El aire en la isla, antaño perfumado de salitre y sol, se ha vuelto denso y expectante. Los días lluviosos han convertido las calles en ríos desbordados, inundando avenidas y acallando rumores de resistencia. Bajo la careta de “modernización democrática” ha surgido el Ministerio de la Verdad: la “Ley Orgánica sobre Libertad de Expresión y Medios Audiovisuales”. Un título tan perfecto en su hueca promesa de libertad que evoca los pasillos de Oceanía, donde la palabra “libertad” se define por decreto.

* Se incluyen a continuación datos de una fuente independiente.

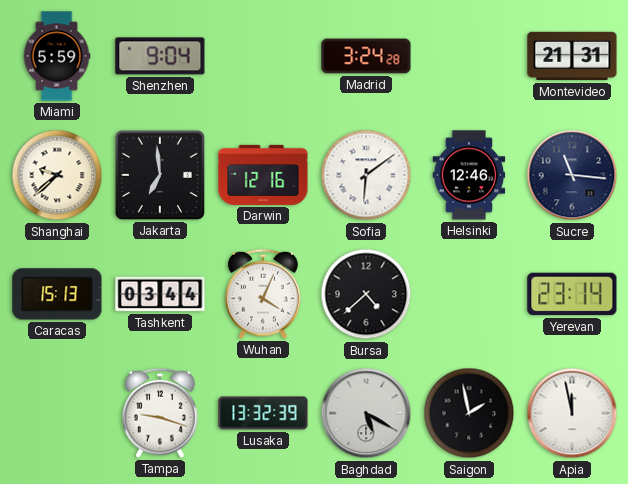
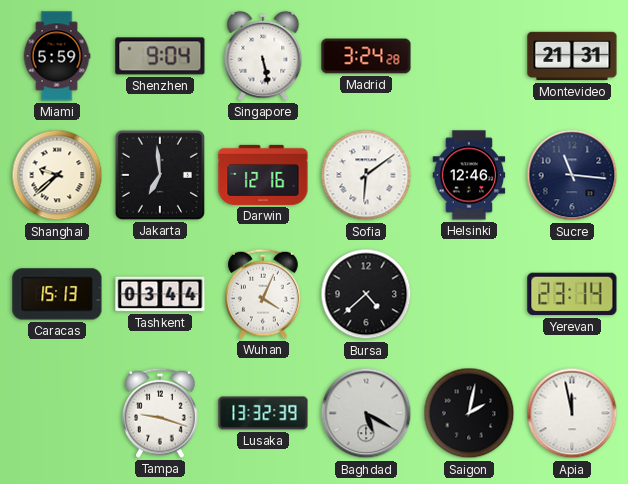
Singapore: none -> 5:28
Saigon: 1:58 -> 2:02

Este organismo, bautizado como INACOM, se presenta como guardián benévolo de la comunicación, pero encarna la vigilancia del Gran Hermano. Con autonomía funcional y financiera, adscrito al Ministerio de Cultura, sus atribuciones rozan la omnipotencia: examinar cine y espectáculos, regular internet y calificar cualquier obra según “buen uso del lenguaje” y “respeto a los símbolos”. Todo un eco de la Policía del Pensamiento y de la Neolengua diseñada para domesticar la mente.

Aunque la ley proclame la “prohibición de censura previa”, introduce de inmediato la noción de “responsabilidades ulteriores”: una espada de Damocles sobre cada palabra. Prohíbe la censura indirecta, pero empodera a INACOM para estrangular económicamente a medios disidentes a través de multas, suspensión de licencias y limitaciones arteras de frecuencias. El principio de “tolerancia a la crítica” suena vacuo cuando el aparato legislativo se arma con sanciones para quien ose desenmascarar sus deficiencias.

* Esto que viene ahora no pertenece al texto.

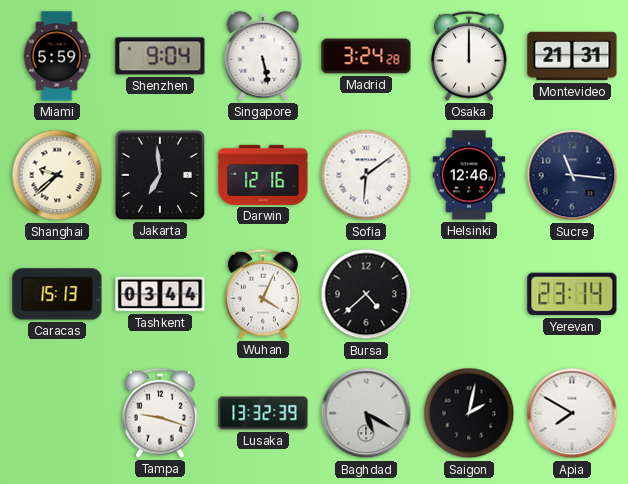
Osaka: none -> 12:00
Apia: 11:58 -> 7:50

En el ámbito digital, esa brecha de aparente libertad, las plataformas deben ajustarse a “estándares internacionales” y a este decreto dominicano. Deben levantar el telón de sus algoritmos, notificar cada eliminación de contenido y tramitar apelaciones. A primera vista, transparencia; en la práctica, un ejército de censores auxiliares obligados a obedecer cada mandato del Ministerio de la Verdad local. La desindexación, aunque sujeta a orden judicial, abre la puerta para borrar voces incómodas sin advertir al público.

Hasta el anonimato, nuestro último refugio, se tambalea. Si un seudónimo “afecta” el honor o la intimidad, el director de medio debe revelar la identidad del autor. El secreto profesional del periodista, otrora inviolable, queda expuesto a la presión de un sistema diseñado para desenmascarar al disidente.

Las sanciones—clasificadas en leves, moderadas y graves—imponen multas calculadas en salarios mínimos y suspensiones de transmisión. Difundir mensajes que “denigren la dignidad humana” se convierte en falta grave, pero la ley calla quién define la ofensa: ¿los técnicos de INACOM? ¿bajo qué vara política o moral?

En sus considerandos, la ley cita pactos internacionales y resoluciones de la ONU como si fueran escudo ético; en su articulado, edifica pieza a pieza un engranaje reminiscentede el Ministerio del Amor: regula, supervisa y redefine la libertad hasta vaciarla de significado. Al igual que en 1984, no se trata de eliminar la expresión de golpe, sino de someterla a un laberinto de reglas y controles que convierten la palabra libre en mera reliquia ornamental.

La Neolengua ha desembarcado en la Dominicana Media Isla, y bajo su substrato de “progreso” se fragua el silencio. Solo queda preguntar: ¿quién se atreverá a desafiar al Ministerio de la Verdad dominicano antes de que esta Ley borre, un decreto a la vez, nuestra propia historia?